The collateral circulation surrounding the elbow is depicted in Figure 6 (note arteries labeled in red). The purpose of the anastomoses surrounding joints is to enable the joint to receive blood when it is in any position.
Objective explanations
Objectives
- The constituents and the characteristics of the elbow joint.
- What is meant by compartment syndrome? Why compartment syndrome was likely in this case, and how does it likely explain the patient’s finger numbness?
- The collateral arterial supply surrounding the elbow.
Elbow joint components and characteristics
The elbow (cubital) joint consists of two articulations (Figures 7&8):
- The humeroulnar articulation between the trochlea of the humerus and trochlear notch of the ulna;
- The humeroradial - between the capitulum of humerus and the facet on the head of the radius.
The complexity of the joint is increased by its continuity with the superior radioulnar joint. The humeroulnar and humeroradial articulations together form a largely uniaxial (hinge) joint.
Similar to all hinge joints, the elbow joint is supported by collateral ligaments. The ulnar collateral ligament (also called the medial ligament; Figure 7) is a triangular band consisting of two parts, anterior and posterior, united by a thinner intermediate portion (oblique band). This ligament attaches the humerus to the coronoid process and medial edge of olecranon. The radial collateral (lateral) ligament connects the lateral epicondyle of the humerus to the annular ligament (the annular ligament is a thick fibrous band that encircles the head of the radius and maintains it within the radial notch of the ulna).

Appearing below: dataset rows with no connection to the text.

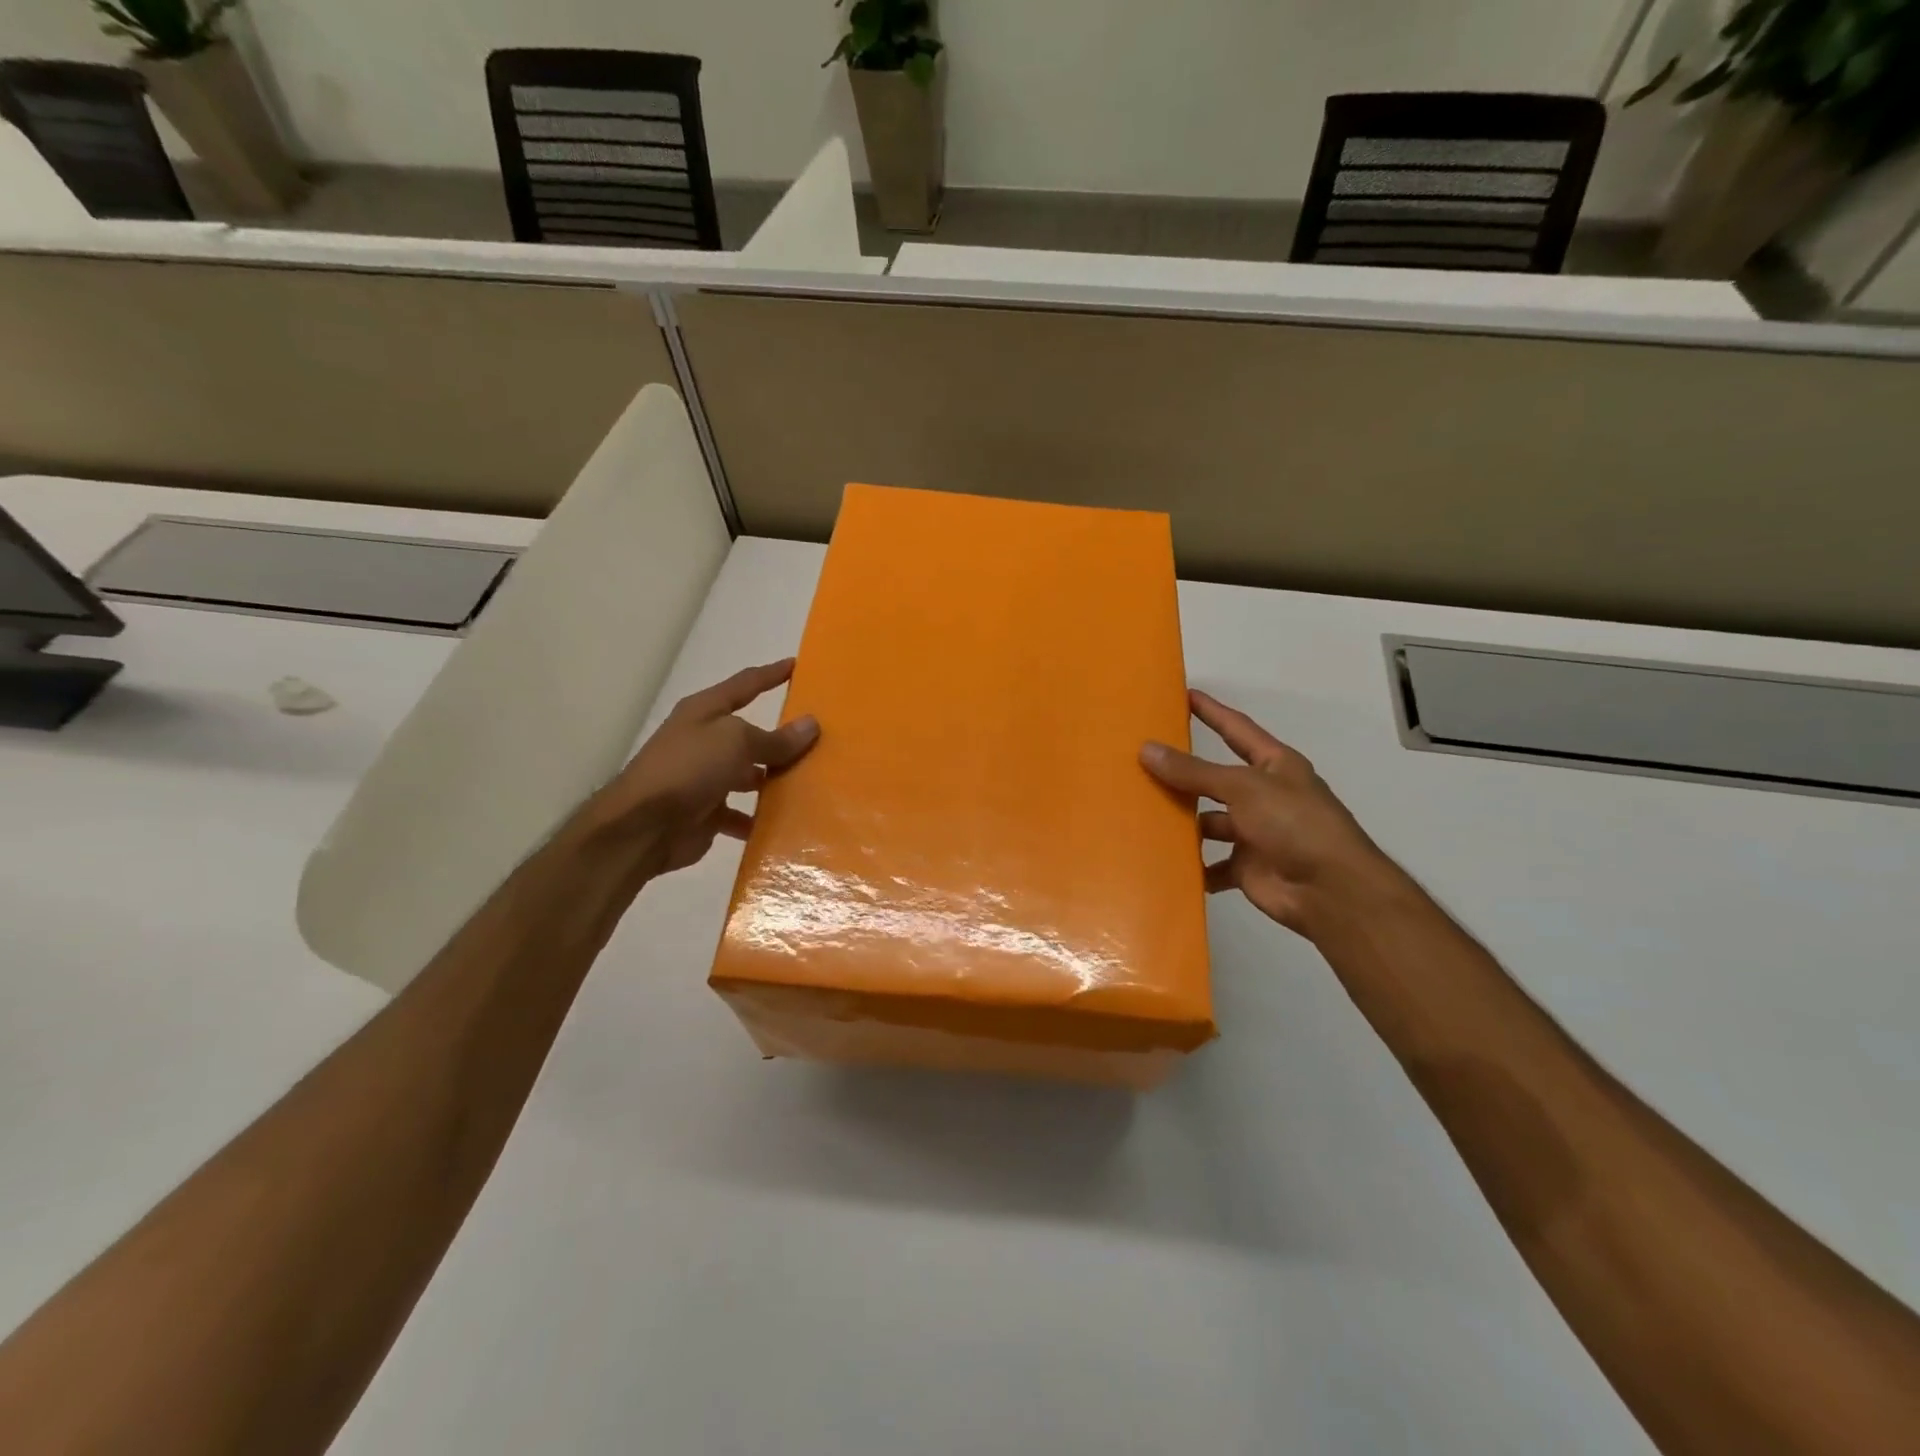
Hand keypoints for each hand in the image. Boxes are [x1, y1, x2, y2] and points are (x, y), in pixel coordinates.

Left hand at [583, 659, 818, 877]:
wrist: (642, 827)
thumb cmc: (689, 768)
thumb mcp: (736, 743)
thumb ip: (775, 738)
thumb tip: (811, 725)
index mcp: (705, 712)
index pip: (745, 684)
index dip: (770, 675)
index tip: (796, 665)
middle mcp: (704, 741)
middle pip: (750, 734)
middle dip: (781, 738)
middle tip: (821, 739)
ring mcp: (704, 778)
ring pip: (749, 775)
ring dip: (774, 781)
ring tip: (811, 784)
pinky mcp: (706, 813)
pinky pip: (741, 814)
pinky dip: (760, 819)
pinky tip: (786, 823)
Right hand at [1141, 689, 1395, 937]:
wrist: (1331, 891)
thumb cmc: (1294, 824)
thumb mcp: (1242, 787)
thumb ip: (1194, 771)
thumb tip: (1147, 749)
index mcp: (1274, 766)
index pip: (1236, 729)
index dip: (1212, 712)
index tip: (1183, 695)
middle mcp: (1264, 796)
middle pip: (1215, 779)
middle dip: (1184, 774)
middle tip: (1140, 762)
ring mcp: (1255, 833)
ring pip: (1208, 822)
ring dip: (1182, 822)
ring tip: (1140, 812)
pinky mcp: (1246, 868)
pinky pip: (1210, 864)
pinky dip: (1191, 865)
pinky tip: (1160, 859)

There are two elbow joint bursae:
- Subcutaneous - located in subcutaneous tissue over olecranon;
- Subtendinous - located between the tendon of triceps and the olecranon. The subcutaneous bursa typically becomes inflamed in elbow bursitis.
Compartment syndrome
Compartment syndrome is a condition that results from an increase in fluid pressure within a fasciae-lined muscular compartment. There are two main types of compartment syndrome: acute and chronic. Acute compartment syndrome occurs after a traumatic injury such as our case. The trauma causes a severe high pressure in the compartment due to fluid release (e.g., blood, lymph) which results in insufficient blood supply to the muscles and nerves within the compartment.

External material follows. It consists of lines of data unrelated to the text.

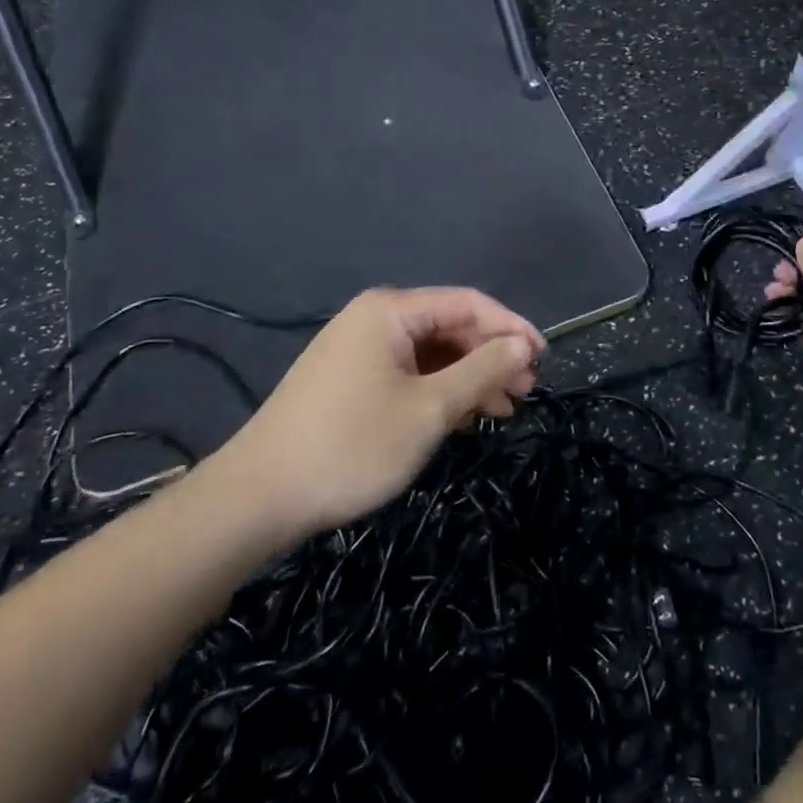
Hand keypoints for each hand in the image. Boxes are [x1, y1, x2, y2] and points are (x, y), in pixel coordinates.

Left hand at [214, 287, 543, 538]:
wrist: (258, 498)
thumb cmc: (352, 445)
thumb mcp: (430, 409)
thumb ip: (482, 370)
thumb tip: (523, 345)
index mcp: (390, 311)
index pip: (468, 304)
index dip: (511, 328)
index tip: (544, 360)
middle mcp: (374, 320)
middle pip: (449, 327)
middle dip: (491, 357)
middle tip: (525, 393)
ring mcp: (358, 351)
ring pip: (431, 354)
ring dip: (469, 378)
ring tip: (502, 410)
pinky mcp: (349, 381)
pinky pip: (408, 374)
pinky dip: (439, 392)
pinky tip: (461, 419)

Acute compartment syndrome is a medical emergency, requiring surgery. If untreated, the ischemia leads to permanent muscle and nerve damage. In our case, the median and ulnar nerves were affected by increased pressure likely in the anterior muscular compartment of the arm and the flexor compartment of the forearm. Compression of these nerves impeded neural transmission and caused the numbness in the fingers. You have likely had your hand “go to sleep” when you held your forearm in a fixed position for too long. This is a temporary “compartment syndrome.”
Chronic exertional compartment syndrome is an exercise-induced condition in which high levels of muscle activity results in an increase in pressure in the compartments containing the overexerted muscles. The initial symptoms is extreme tightness in the affected muscles; this is followed by a burning sensation with continued exercise. This type of compartment syndrome is typically found in runners.